§ Page extract
======

The following table shows that my logistic regression model and Las Vegas agree over 88% of the time. This is based on results from the test set.
| % Vegas Correct | % Vegas Incorrect | |
| % Log. Reg. Correct | 62.96% | 4.76% |
| % Log. Reg. Incorrect | 6.88% | 25.40% |
Why does this model work so well?
At first, it was surprising to me that statistics such as passing yards, rushing yards, sacks, etc. didn’t have as big of an effect on the outcome of a game as the variables listed above. But I think it makes sense. 3rd down efficiency tells you how good a team is at moving the ball down the field. Touchdown scoring efficiency tells you how good a team is at finishing drives. Teams that regularly put points on the board in the first quarter can stick to their gameplan and not spend the game digging themselves out of a hole. A lot of the other statistics are included in these numbers. Offenses that turnover the ball over frequently or get sacked a lot are not going to be as effective at converting on 3rd down and scoring. And garbage time stats drown out the effectiveness of passing and rushing yards.

======

§ Provided data

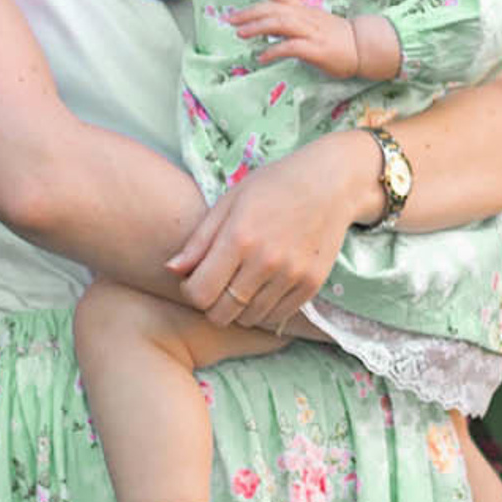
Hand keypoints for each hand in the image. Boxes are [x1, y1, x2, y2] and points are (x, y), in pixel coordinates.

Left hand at [166, 133, 379, 333]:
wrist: (331, 182)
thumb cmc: (274, 185)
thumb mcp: (230, 201)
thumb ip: (199, 240)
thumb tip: (170, 271)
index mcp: (239, 237)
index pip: (198, 294)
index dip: (190, 291)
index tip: (196, 279)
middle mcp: (266, 260)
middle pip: (220, 314)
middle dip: (211, 305)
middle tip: (218, 286)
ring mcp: (291, 275)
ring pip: (248, 319)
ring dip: (238, 309)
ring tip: (241, 284)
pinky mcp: (311, 284)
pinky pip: (277, 317)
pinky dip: (264, 310)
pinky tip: (264, 287)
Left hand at [227, 0, 399, 79]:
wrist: (363, 46)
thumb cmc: (337, 37)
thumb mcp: (313, 24)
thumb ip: (292, 24)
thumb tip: (268, 28)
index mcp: (304, 9)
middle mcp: (306, 17)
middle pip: (274, 8)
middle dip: (250, 12)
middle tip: (231, 19)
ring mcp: (312, 32)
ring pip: (281, 23)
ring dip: (258, 27)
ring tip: (241, 33)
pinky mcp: (316, 49)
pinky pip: (291, 47)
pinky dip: (274, 50)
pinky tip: (262, 56)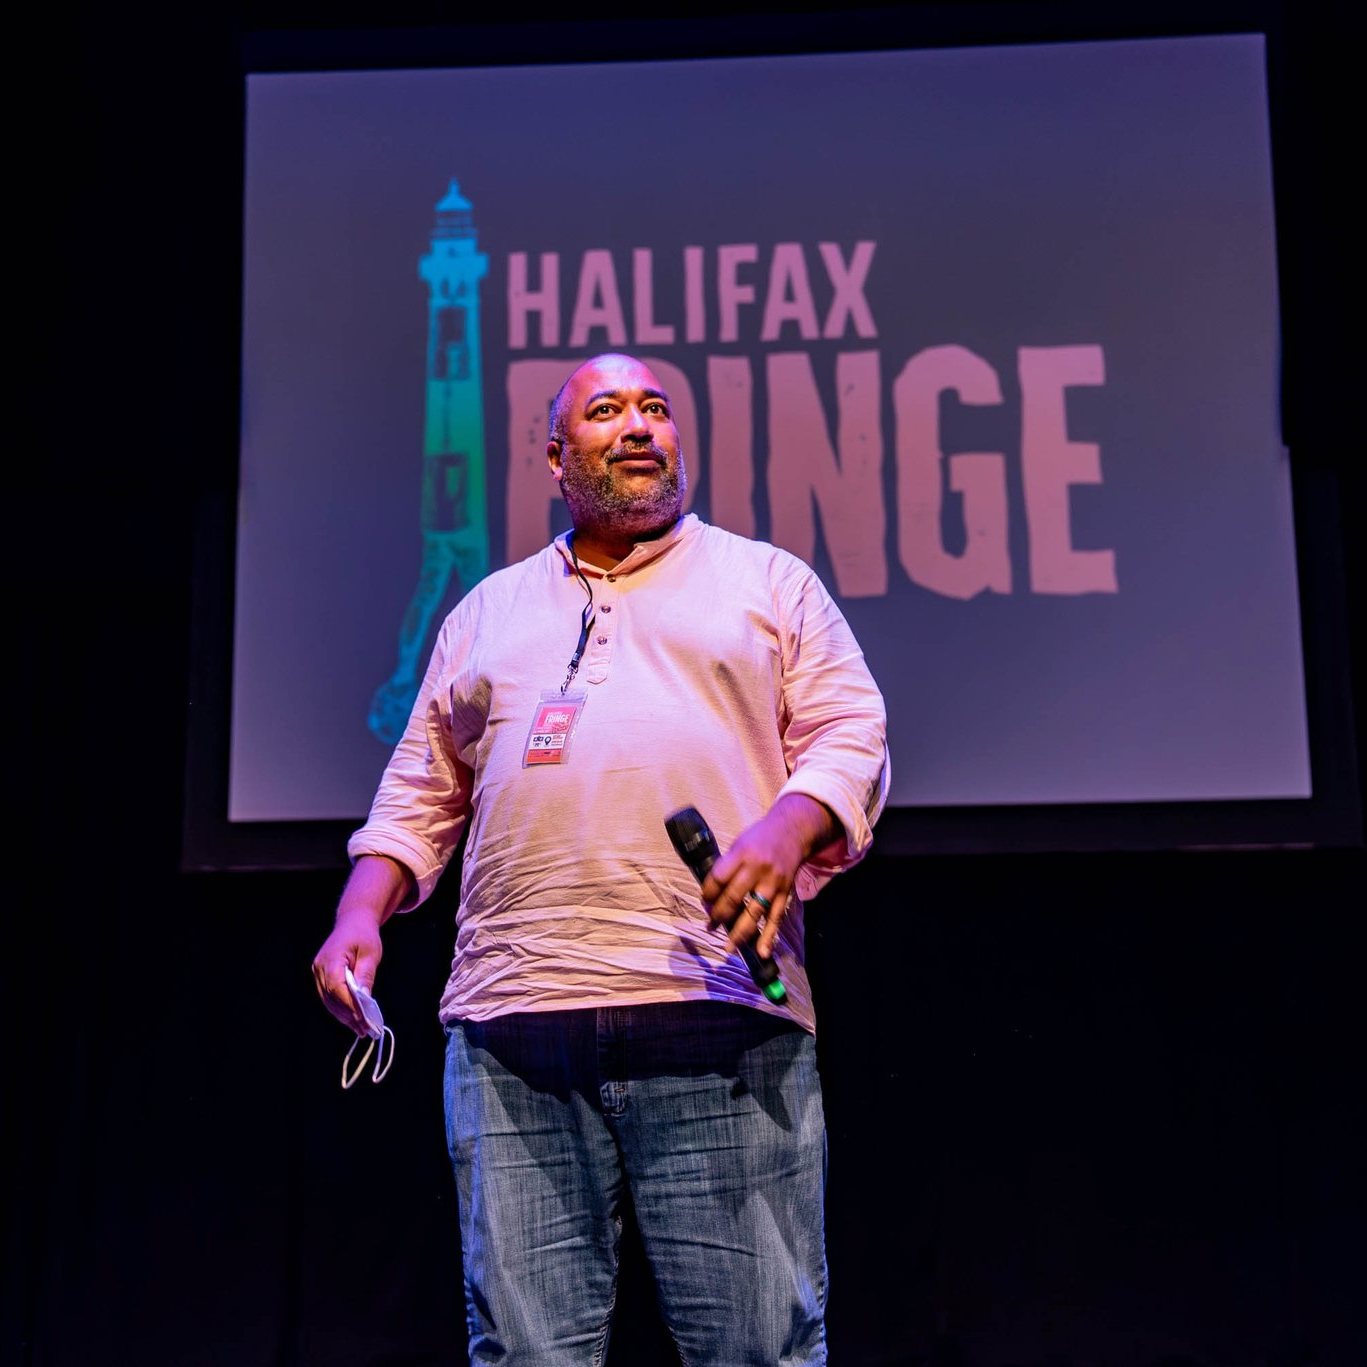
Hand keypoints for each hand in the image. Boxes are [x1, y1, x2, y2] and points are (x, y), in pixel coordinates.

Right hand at [312, 907, 383, 1035]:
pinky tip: (353, 1018)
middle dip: (349, 1016)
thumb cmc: (364, 935)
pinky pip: (329, 997)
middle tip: (365, 1030)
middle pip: (332, 998)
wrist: (353, 922)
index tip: (364, 1021)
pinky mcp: (321, 976)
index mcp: (331, 959)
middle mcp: (319, 967)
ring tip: (361, 1029)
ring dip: (344, 1016)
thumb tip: (365, 1000)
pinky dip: (340, 1008)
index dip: (350, 1007)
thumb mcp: (371, 954)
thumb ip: (366, 976)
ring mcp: (317, 972)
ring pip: (329, 1001)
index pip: (338, 988)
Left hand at [700, 795, 837, 958]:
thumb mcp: (739, 843)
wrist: (792, 831)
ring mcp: (772, 883)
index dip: (707, 893)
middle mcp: (757, 870)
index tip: (704, 901)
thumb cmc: (760, 838)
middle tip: (710, 925)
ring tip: (728, 947)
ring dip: (739, 933)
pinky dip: (769, 937)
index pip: (718, 878)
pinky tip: (761, 952)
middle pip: (733, 898)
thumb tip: (711, 895)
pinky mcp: (784, 893)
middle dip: (719, 915)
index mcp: (741, 854)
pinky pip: (775, 918)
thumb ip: (726, 866)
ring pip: (754, 912)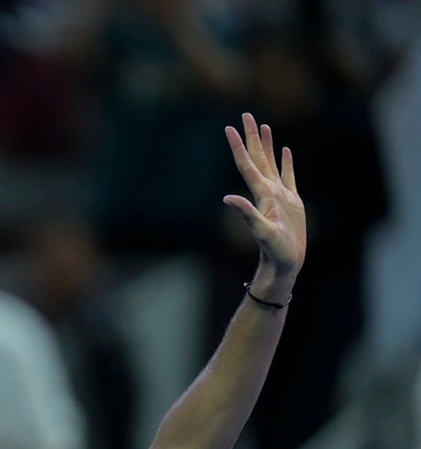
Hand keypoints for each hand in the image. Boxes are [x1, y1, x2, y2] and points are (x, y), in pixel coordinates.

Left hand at [224, 113, 306, 289]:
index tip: (229, 128)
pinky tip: (284, 150)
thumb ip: (246, 215)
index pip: (247, 164)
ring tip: (262, 125)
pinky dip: (286, 162)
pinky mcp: (292, 201)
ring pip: (271, 162)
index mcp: (261, 194)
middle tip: (245, 114)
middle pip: (257, 157)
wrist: (285, 263)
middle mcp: (267, 191)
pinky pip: (288, 176)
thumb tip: (227, 199)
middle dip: (251, 136)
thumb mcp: (262, 232)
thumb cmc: (274, 250)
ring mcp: (279, 195)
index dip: (238, 146)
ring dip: (266, 144)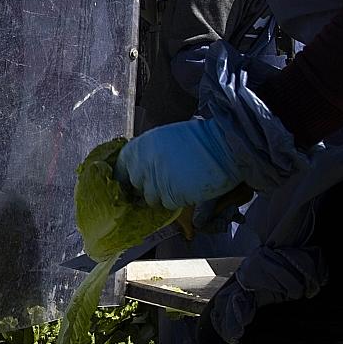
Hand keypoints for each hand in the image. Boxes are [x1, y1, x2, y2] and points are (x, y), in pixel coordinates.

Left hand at [116, 118, 242, 210]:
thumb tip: (139, 170)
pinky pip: (166, 204)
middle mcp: (143, 163)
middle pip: (134, 185)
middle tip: (160, 184)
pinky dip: (175, 201)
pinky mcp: (171, 195)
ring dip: (161, 195)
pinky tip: (186, 189)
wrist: (224, 145)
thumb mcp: (164, 139)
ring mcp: (156, 180)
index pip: (119, 168)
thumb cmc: (199, 139)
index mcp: (140, 146)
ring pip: (149, 198)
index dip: (125, 177)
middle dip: (145, 187)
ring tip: (177, 184)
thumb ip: (148, 155)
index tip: (129, 183)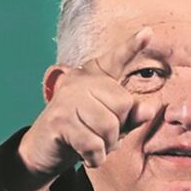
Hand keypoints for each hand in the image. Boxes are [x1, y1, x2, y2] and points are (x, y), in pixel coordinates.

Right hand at [10, 28, 154, 190]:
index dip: (132, 46)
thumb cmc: (79, 136)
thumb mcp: (109, 126)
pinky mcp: (59, 119)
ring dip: (106, 147)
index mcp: (94, 77)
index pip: (117, 59)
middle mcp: (80, 80)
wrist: (41, 152)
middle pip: (123, 105)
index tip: (148, 32)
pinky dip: (95, 158)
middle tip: (100, 137)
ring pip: (109, 126)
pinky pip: (93, 143)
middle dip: (118, 131)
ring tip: (93, 147)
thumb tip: (149, 109)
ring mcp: (68, 98)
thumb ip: (130, 117)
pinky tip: (86, 156)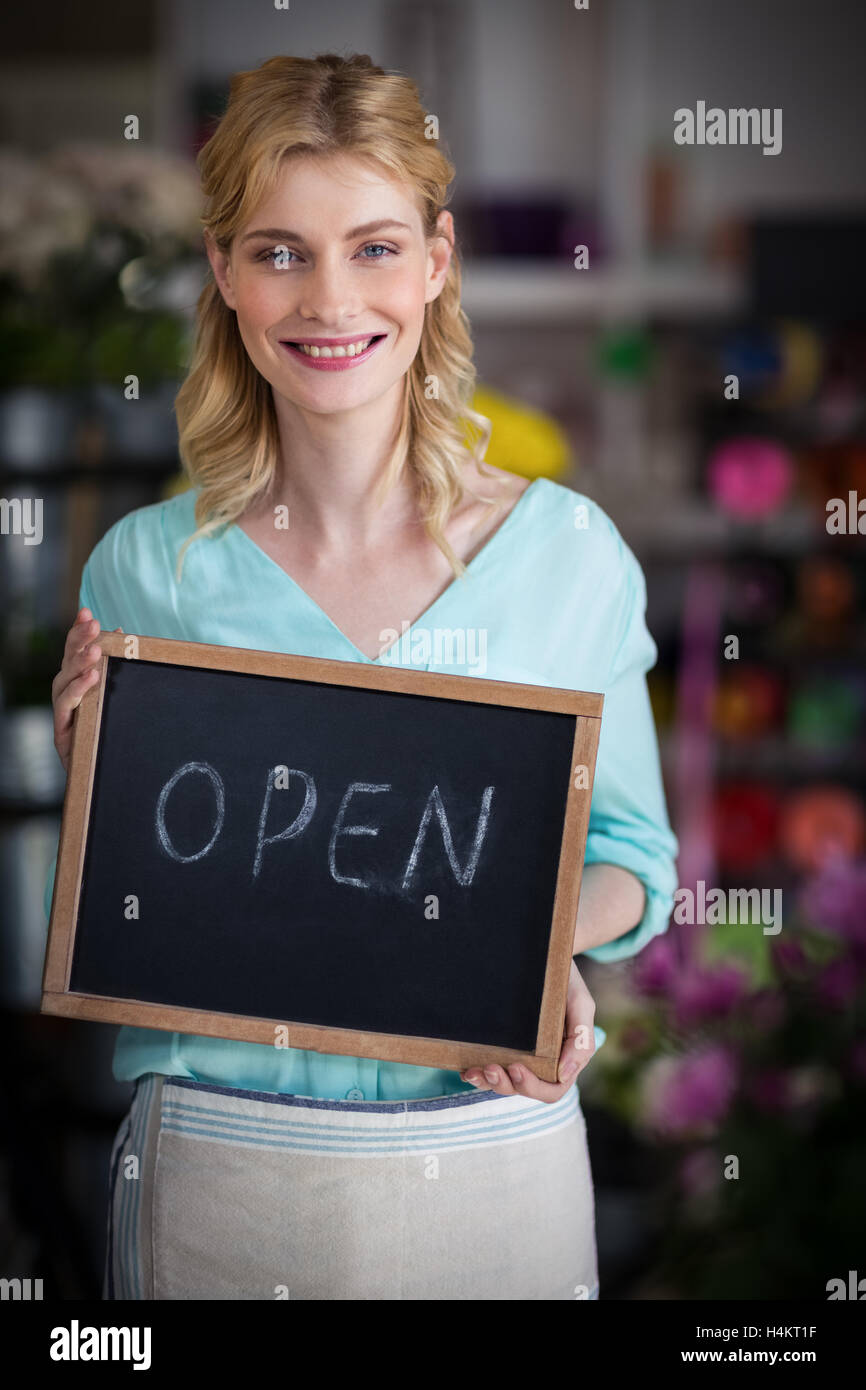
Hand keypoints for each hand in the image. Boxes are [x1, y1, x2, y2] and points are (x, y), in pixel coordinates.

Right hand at [52, 609, 121, 773]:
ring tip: (95, 649)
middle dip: (78, 639)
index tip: (86, 611)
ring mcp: (62, 712)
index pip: (75, 651)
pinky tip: (92, 677)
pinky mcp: (62, 732)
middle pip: (67, 660)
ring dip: (79, 663)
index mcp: (78, 682)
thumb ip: (118, 667)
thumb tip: (123, 633)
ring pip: (63, 681)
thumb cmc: (110, 734)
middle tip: (92, 622)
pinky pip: (67, 706)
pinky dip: (79, 689)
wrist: (102, 778)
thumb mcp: (117, 697)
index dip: (78, 631)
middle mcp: (66, 694)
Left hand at [460, 958, 596, 1102]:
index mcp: (564, 1058)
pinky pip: (490, 1068)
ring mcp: (522, 1055)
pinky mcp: (504, 1045)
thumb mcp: (581, 1004)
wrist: (545, 954)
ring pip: (505, 1084)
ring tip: (474, 1071)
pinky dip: (478, 1074)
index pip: (552, 1089)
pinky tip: (466, 1068)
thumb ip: (581, 1039)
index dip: (533, 1086)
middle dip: (506, 1085)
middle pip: (524, 1089)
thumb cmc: (566, 980)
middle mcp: (543, 1062)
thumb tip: (564, 1073)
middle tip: (490, 1068)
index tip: (516, 1066)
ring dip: (488, 1083)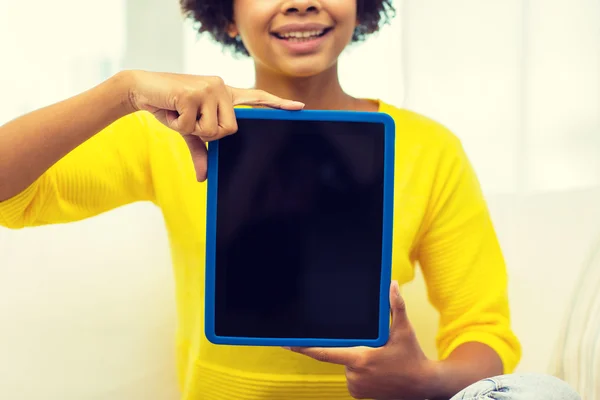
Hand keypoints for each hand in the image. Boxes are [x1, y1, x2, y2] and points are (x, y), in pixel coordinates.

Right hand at [126, 70, 303, 180]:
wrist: (142, 87)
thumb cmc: (171, 107)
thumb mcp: (189, 130)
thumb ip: (202, 151)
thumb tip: (204, 178)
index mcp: (226, 95)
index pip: (257, 99)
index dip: (278, 105)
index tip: (300, 108)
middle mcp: (222, 88)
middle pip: (230, 130)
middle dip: (207, 133)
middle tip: (189, 119)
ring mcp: (210, 88)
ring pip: (212, 130)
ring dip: (190, 128)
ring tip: (179, 111)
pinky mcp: (194, 91)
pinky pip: (192, 126)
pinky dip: (177, 123)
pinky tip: (171, 108)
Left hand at [287, 281, 437, 399]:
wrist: (422, 386)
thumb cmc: (412, 357)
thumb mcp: (404, 330)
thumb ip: (396, 306)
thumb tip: (393, 285)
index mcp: (360, 358)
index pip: (325, 353)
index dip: (304, 348)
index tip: (288, 344)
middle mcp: (354, 374)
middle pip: (341, 354)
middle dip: (353, 348)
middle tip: (374, 351)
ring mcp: (356, 386)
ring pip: (346, 365)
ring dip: (357, 360)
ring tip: (379, 362)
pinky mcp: (358, 394)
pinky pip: (352, 376)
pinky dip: (359, 370)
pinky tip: (376, 370)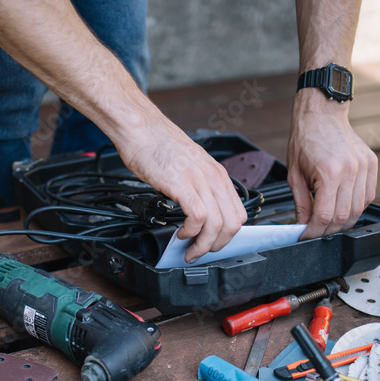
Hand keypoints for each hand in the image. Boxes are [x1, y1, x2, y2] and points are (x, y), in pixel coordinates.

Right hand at [115, 113, 246, 262]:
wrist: (141, 129)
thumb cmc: (158, 146)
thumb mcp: (189, 167)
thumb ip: (199, 187)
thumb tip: (198, 213)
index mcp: (218, 174)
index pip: (238, 213)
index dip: (228, 235)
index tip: (213, 243)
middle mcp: (213, 177)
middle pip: (232, 223)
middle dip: (218, 245)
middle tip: (201, 251)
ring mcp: (199, 180)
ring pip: (217, 224)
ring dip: (204, 245)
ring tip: (189, 249)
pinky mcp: (182, 184)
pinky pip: (198, 217)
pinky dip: (191, 232)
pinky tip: (180, 233)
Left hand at [287, 89, 376, 238]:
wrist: (322, 114)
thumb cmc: (305, 140)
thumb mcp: (295, 175)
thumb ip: (301, 203)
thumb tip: (303, 225)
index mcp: (329, 173)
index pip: (325, 216)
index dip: (315, 231)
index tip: (307, 236)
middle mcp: (351, 171)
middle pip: (344, 217)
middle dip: (329, 230)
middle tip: (316, 232)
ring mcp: (364, 167)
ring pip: (358, 210)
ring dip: (343, 222)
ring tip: (329, 222)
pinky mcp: (371, 164)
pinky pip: (368, 196)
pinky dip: (356, 207)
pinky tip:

======

§ Exercise tasks
a: Answer these questions from the logistic regression text, one per line, marked to match:
(i) How often do the model and Las Vegas agree?
(ii) Which set of results is the table based on?
(iii) What does touchdown scoring efficiency tell you about a team?
b: Translate this sentence from the logistic regression text into Spanish: "3rd down efficiency tells you how good a team is at moving the ball down the field."
c: According to the logistic regression text, why did statistics such as passing yards, rushing yards and sacks have less effect on the outcome of a game than the chosen variables? Answer in one to three sentences.

§ Solutions to each task
a:
(i) Over 88% of the time.
(ii) The test set.
(iii) How good the team is at finishing drives.

b: La eficiencia en tercer down te dice qué tan bueno es un equipo para avanzar el balón por el campo.

c: Many of those statistics are already reflected in the chosen numbers, since offenses that turn the ball over often or get sacked a lot convert fewer 3rd downs and score less. In addition, garbage time stats drown out the effectiveness of passing and rushing yards.